Tareas pedidas -
(1) Devuelve sin cambios el fragmento de la lectura que va desde "No ha habido" hasta "o cuarta entrega.", ambos incluidos.
(2) Enumera los objetos con hojas en blanco que, según la lectura, se van acumulando.

___ Texto de lectura ___

Acumulo calendarios, agendas y diarios con sus hojas en blanco, dias sin nada, semanas y meses enteros yermos en hechos, así desde hace decenios, como si mi vida hubiera sido vacía.
No ha habido manera, lo he intentado incluso con algunos llenos de fotografías y dibujos de mis aficiones e ídolos: de los Beatles, mis películas favoritas, de los Simpsons...a todos los he abandonado muy pronto de forma espontánea como el que inicia una colección de kiosko y no pasa de la tercera o cuarta entrega.
Comencé a asumir esta incapacidad el verano de 1991, justo hace 30 años. Volvía a casa con mi familia y dos materias pendientes para acabar la carrera de Filosofía. Saturado de Heidegger y Hegel me autoanimaba dejando los apuntes y libros a la vista encima de la cama, algo que irritaba a mi hermano Roberto.

___ Datos extraídos ___

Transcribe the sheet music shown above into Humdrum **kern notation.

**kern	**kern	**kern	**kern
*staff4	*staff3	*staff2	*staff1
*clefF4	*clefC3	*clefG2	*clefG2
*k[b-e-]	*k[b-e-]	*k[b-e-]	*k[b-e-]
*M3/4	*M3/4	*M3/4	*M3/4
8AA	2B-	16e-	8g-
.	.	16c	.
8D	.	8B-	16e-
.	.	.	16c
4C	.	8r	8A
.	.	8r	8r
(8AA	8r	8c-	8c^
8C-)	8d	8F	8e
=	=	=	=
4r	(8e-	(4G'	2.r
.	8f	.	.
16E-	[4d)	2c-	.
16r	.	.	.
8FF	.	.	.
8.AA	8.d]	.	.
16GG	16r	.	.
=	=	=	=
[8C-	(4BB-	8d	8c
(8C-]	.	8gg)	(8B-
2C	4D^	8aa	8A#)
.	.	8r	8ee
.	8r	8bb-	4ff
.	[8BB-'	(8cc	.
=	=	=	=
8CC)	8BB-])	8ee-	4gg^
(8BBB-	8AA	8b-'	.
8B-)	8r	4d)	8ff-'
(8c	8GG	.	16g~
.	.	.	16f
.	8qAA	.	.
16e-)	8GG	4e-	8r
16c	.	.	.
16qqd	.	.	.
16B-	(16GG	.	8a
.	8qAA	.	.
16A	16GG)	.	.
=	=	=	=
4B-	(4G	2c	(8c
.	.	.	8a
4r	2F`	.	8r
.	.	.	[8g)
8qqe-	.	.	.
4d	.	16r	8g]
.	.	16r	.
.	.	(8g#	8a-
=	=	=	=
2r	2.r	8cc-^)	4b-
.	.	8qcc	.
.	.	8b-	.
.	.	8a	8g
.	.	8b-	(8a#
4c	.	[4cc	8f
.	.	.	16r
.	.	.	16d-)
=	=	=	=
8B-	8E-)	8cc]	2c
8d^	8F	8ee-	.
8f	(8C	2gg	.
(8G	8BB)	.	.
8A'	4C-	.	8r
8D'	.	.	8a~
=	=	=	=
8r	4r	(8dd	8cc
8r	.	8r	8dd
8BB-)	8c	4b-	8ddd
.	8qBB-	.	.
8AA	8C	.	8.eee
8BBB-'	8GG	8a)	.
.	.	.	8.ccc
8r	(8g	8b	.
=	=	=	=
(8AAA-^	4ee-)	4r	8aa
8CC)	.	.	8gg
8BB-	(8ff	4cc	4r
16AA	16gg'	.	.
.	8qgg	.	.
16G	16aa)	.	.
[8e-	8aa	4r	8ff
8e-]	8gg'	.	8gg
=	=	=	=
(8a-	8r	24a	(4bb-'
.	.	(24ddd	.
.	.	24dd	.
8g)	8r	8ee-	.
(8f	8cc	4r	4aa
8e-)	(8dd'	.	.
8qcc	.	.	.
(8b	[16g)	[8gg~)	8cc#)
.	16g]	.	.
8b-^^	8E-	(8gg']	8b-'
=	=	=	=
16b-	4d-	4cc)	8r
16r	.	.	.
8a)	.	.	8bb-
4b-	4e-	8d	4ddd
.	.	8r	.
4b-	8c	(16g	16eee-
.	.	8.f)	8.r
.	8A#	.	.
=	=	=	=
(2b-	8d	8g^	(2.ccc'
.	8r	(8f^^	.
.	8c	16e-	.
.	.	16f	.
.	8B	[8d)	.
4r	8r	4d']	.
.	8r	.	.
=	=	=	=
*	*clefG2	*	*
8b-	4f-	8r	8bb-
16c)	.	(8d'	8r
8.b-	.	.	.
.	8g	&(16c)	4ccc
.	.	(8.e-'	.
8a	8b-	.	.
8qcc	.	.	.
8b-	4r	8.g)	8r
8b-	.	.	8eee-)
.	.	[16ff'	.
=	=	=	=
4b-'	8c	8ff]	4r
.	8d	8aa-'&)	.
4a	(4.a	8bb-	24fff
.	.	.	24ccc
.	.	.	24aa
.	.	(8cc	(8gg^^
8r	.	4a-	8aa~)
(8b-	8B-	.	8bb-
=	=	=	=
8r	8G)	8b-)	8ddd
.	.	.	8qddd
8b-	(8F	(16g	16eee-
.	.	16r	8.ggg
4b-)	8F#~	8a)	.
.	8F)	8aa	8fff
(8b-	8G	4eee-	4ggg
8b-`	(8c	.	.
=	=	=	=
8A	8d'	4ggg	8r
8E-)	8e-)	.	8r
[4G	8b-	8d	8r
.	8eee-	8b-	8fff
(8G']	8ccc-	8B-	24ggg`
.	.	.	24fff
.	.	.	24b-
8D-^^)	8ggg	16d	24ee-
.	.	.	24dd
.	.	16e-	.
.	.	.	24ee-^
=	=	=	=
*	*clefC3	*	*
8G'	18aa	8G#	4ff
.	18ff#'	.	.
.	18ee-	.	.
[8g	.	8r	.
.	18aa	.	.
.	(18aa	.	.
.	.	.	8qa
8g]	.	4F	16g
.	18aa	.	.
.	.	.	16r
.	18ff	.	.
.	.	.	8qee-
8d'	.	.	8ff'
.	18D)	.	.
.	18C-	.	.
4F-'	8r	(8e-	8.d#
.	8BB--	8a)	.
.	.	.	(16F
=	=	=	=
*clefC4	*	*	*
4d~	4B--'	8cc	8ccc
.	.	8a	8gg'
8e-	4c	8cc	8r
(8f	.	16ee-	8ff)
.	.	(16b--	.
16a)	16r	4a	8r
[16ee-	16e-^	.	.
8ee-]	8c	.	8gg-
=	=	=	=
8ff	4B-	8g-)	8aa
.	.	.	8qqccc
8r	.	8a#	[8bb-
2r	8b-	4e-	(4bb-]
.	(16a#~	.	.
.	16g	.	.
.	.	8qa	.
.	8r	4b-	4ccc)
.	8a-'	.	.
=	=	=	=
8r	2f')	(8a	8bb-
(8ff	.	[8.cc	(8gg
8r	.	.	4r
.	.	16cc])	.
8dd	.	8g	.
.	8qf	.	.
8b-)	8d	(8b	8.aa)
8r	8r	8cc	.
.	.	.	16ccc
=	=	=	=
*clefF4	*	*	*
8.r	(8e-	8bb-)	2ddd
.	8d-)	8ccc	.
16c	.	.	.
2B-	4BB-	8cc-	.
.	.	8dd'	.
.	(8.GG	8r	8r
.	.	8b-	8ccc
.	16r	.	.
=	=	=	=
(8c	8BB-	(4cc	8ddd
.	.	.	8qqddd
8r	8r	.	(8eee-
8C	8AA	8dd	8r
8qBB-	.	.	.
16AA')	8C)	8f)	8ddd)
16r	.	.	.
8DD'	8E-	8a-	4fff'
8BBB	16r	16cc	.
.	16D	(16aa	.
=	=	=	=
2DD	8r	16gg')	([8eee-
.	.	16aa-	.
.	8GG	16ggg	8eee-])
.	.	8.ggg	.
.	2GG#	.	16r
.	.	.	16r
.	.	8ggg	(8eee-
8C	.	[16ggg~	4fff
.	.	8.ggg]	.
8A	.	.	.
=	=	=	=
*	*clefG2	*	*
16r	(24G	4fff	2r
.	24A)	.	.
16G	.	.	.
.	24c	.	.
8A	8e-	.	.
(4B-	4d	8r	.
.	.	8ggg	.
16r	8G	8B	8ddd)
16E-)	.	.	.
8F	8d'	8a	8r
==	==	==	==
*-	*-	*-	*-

___

Respuestas por tarea -
(1)
No ha habido manera, lo he intentado incluso con algunos llenos de fotografías y dibujos de mis aficiones e ídolos: de los Beatles, mis películas favoritas, de los Simpsons...a todos los he abandonado muy pronto de forma espontánea como el que inicia una colección de kiosko y no pasa de la tercera o cuarta entrega.

(2) Calendarios, agendas y diarios.